*** EXERCISE INPUT
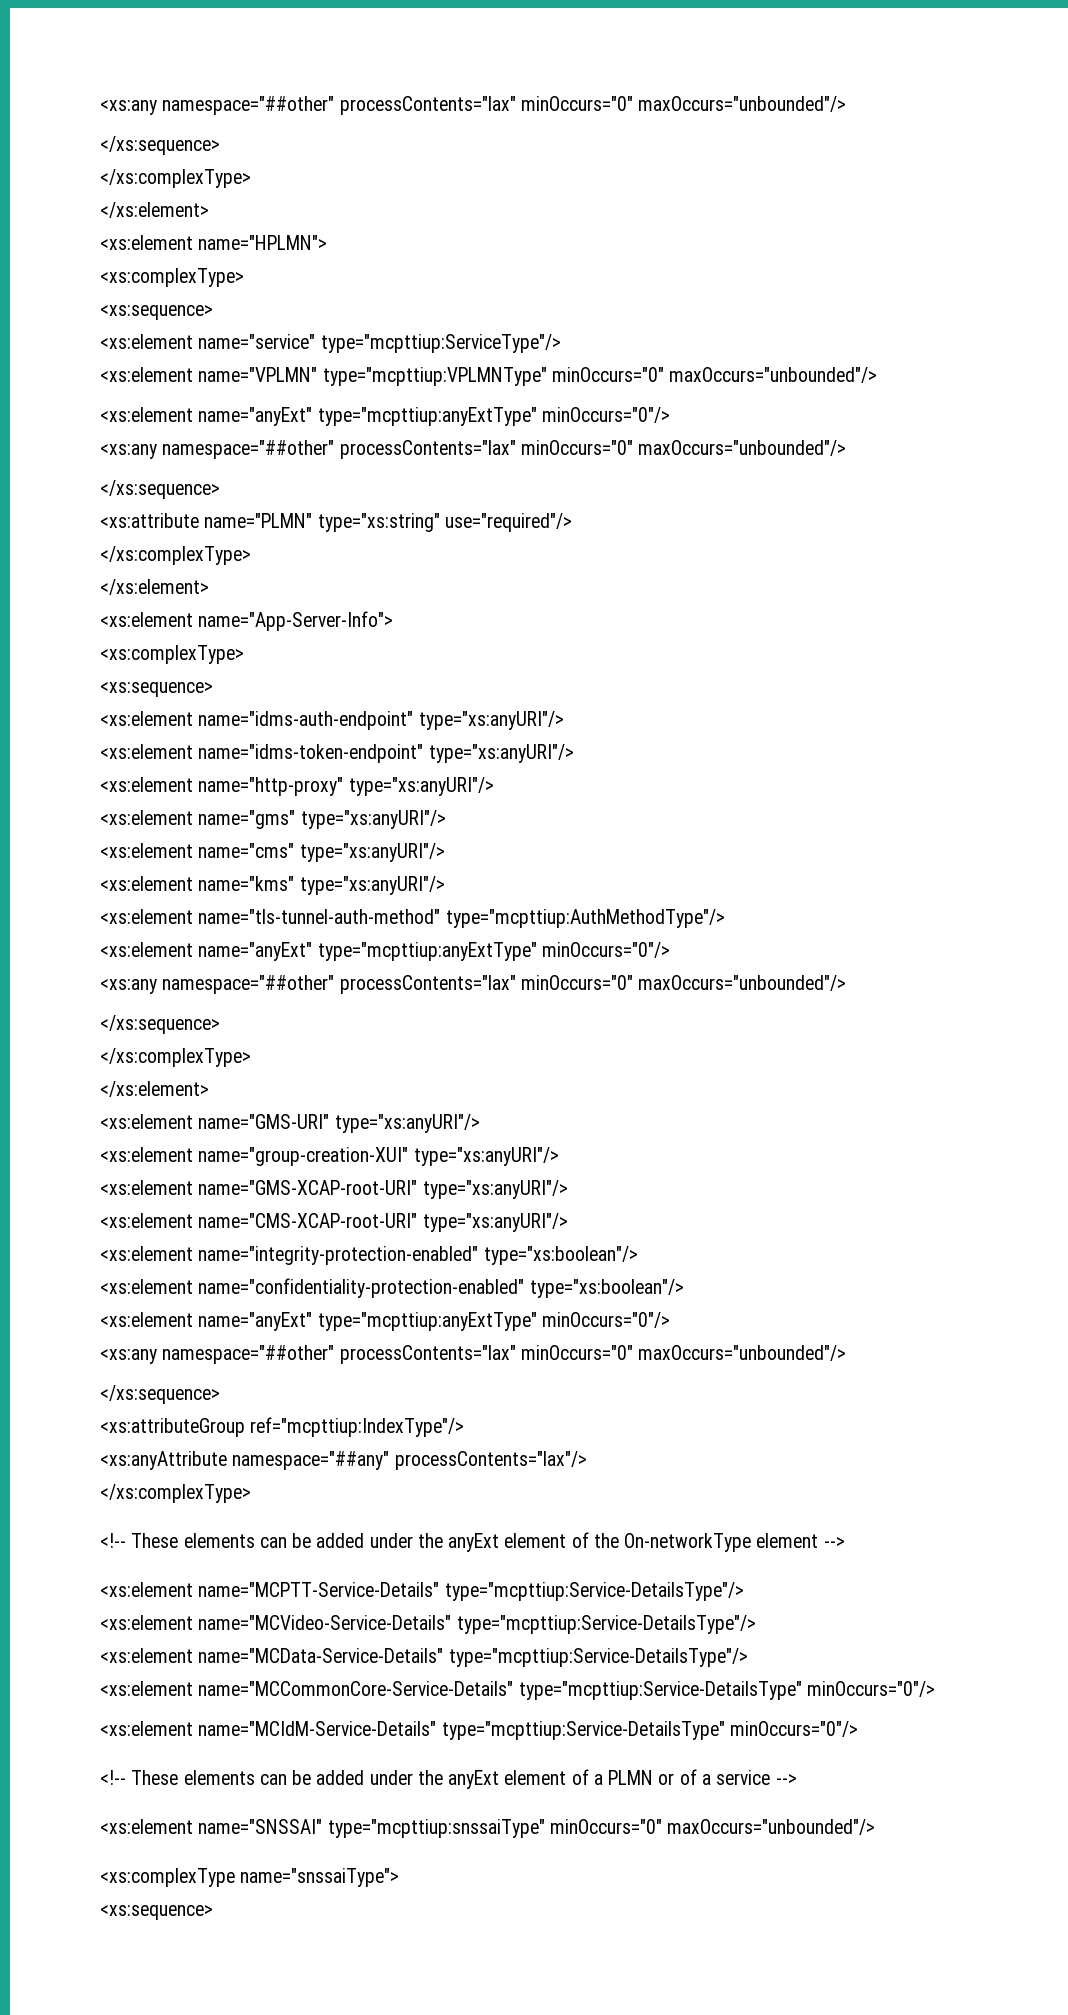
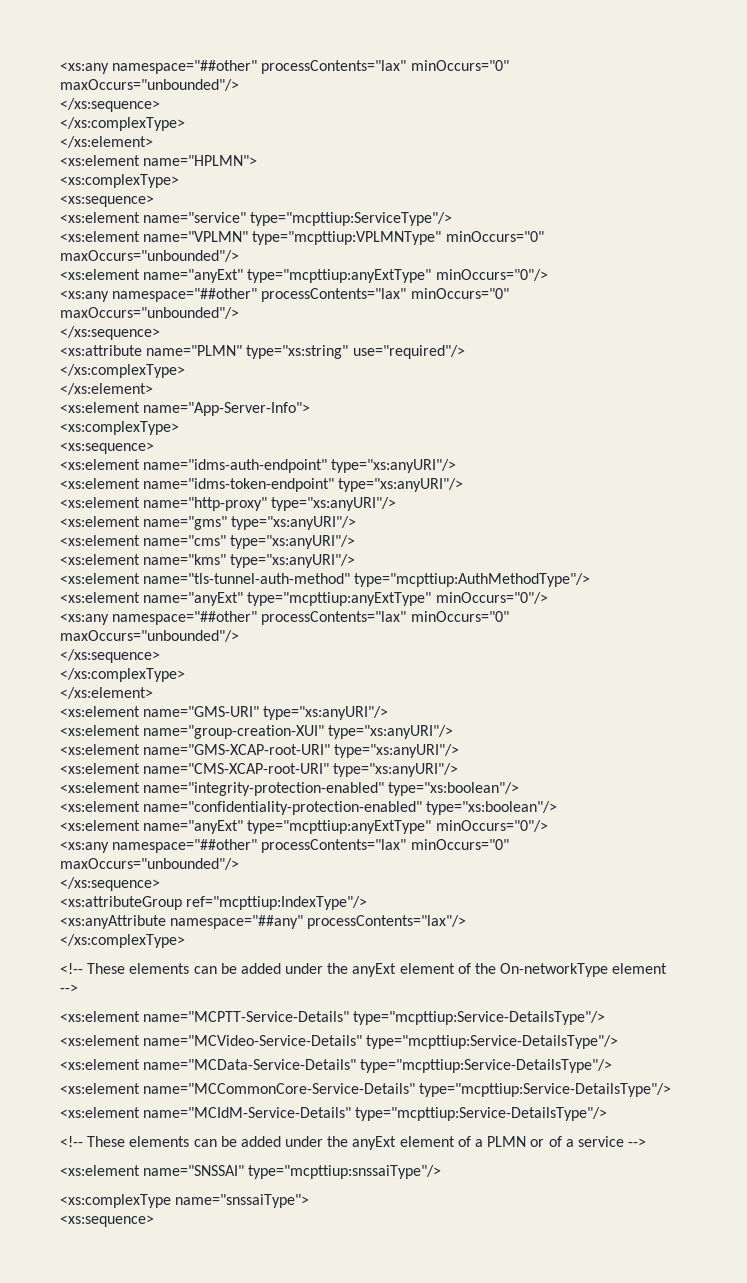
[518,1681,935,1700] type="mcpttiup:Service-DetailsType" minOccurs="0"/> -> [419,1083,672,1097] type="mcpttiup:Service-DetailsType"/>
[441,1721,858,1740] type="mcpttiup:Service-DetailsType" minOccurs="0"/> -> [355,1107,608,1121] type="mcpttiup:Service-DetailsType"/>
[327,1819,876,1838] type="mcpttiup:snssaiType" minOccurs="0" maxOccurs="unbounded"/> -> [248,1165,442,1179] type="mcpttiup:snssaiType"/>

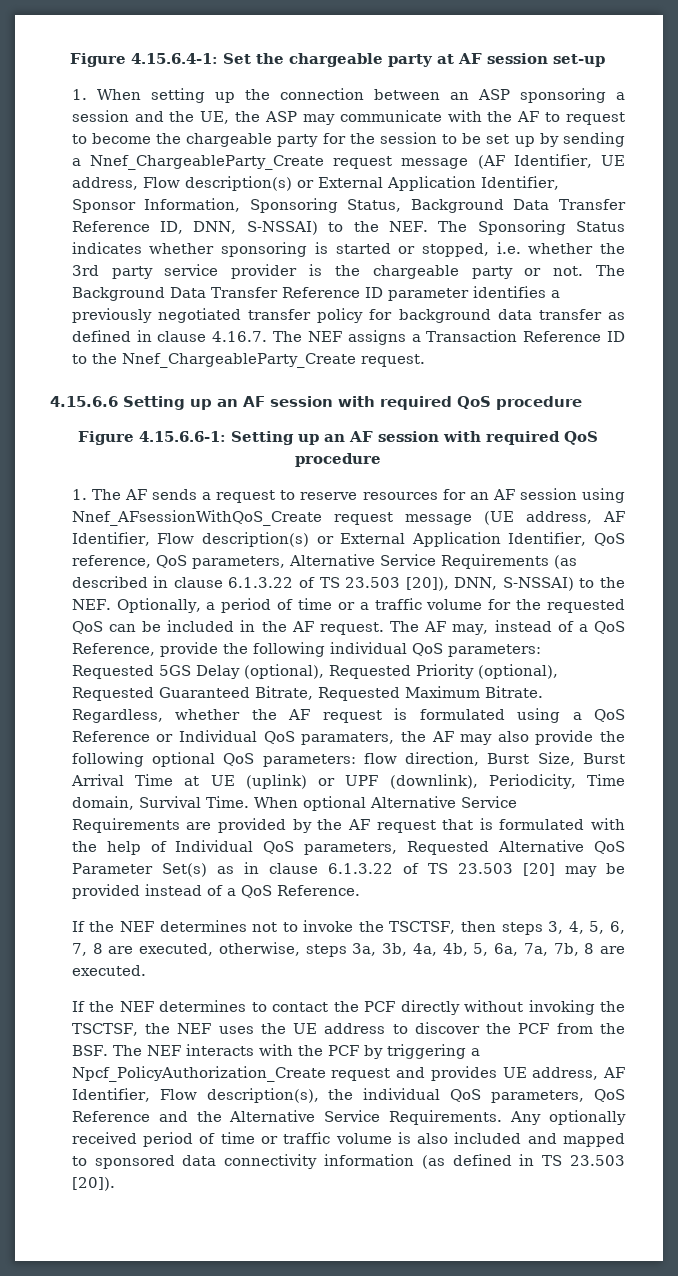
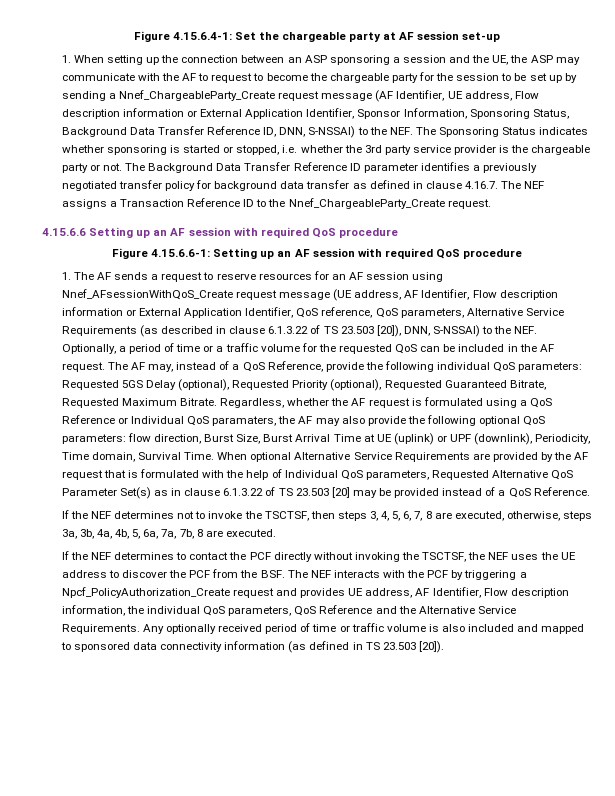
[184,176,292,191] description(s) -> [61,108,184,119] description information
[201,532,309,547] description(s) -> [499,290,558,300] [61,307,123,316] description information
[206,1088,319,1103] description(s), -> [510,588,569,598] [61,605,125,616] description information,

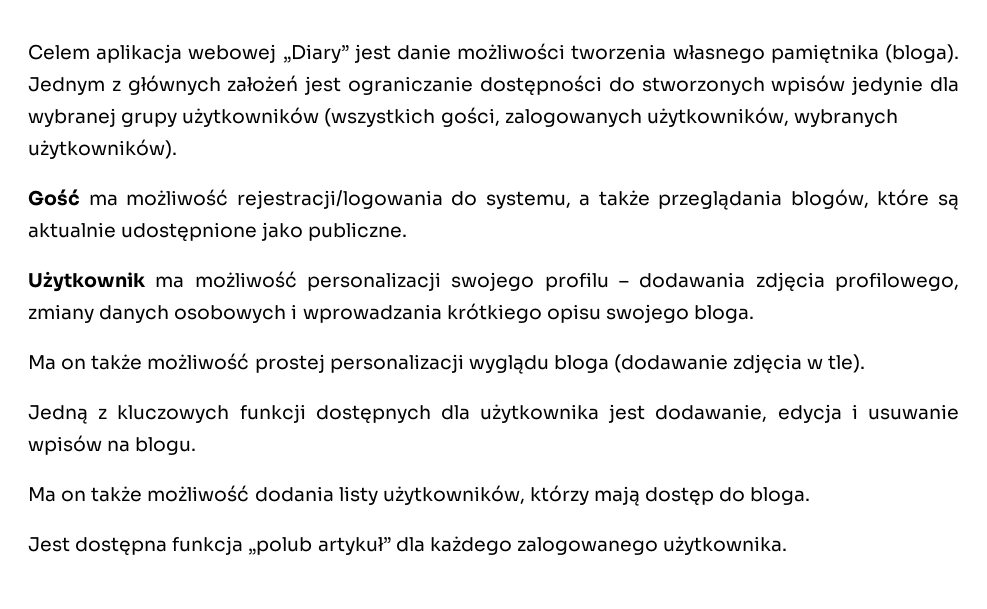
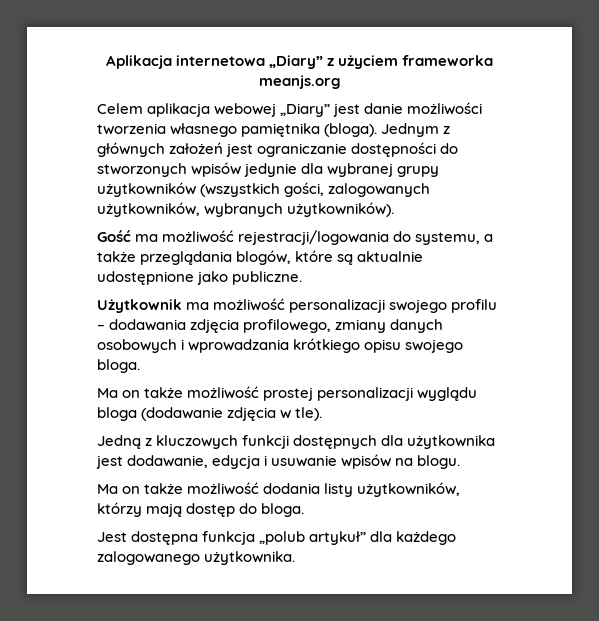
(28, 52) none -> [105,55,494,69] [258,75,341,89] Aplikacja internetowa „Diary” z użyciem frameworka meanjs.org //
******
THE TASK:
The full listing above, duplicated exactly and without its pictures, is the answer.

ANSWER TO THE EXERCISE:
[518,1681,935,1700] type="mcpttiup:Service-DetailsType" minOccurs="0"/> -> [419,1083,672,1097] type="mcpttiup:Service-DetailsType"/>
[441,1721,858,1740] type="mcpttiup:Service-DetailsType" minOccurs="0"/> -> [355,1107,608,1121] type="mcpttiup:Service-DetailsType"/>
[327,1819,876,1838] type="mcpttiup:snssaiType" minOccurs="0" maxOccurs="unbounded"/> -> [248,1165,442,1179] type="mcpttiup:snssaiType"/>

[184,176,292,191] description(s) -> [61,108,184,119] description information
[201,532,309,547] description(s) -> [499,290,558,300] [61,307,123,316] description information
[206,1088,319,1103] description(s), -> [510,588,569,598] [61,605,125,616] description information,

(28, 52) none -> [105,55,494,69] [258,75,341,89] Aplikacja internetowa „Diary” z użyciem frameworka meanjs.org //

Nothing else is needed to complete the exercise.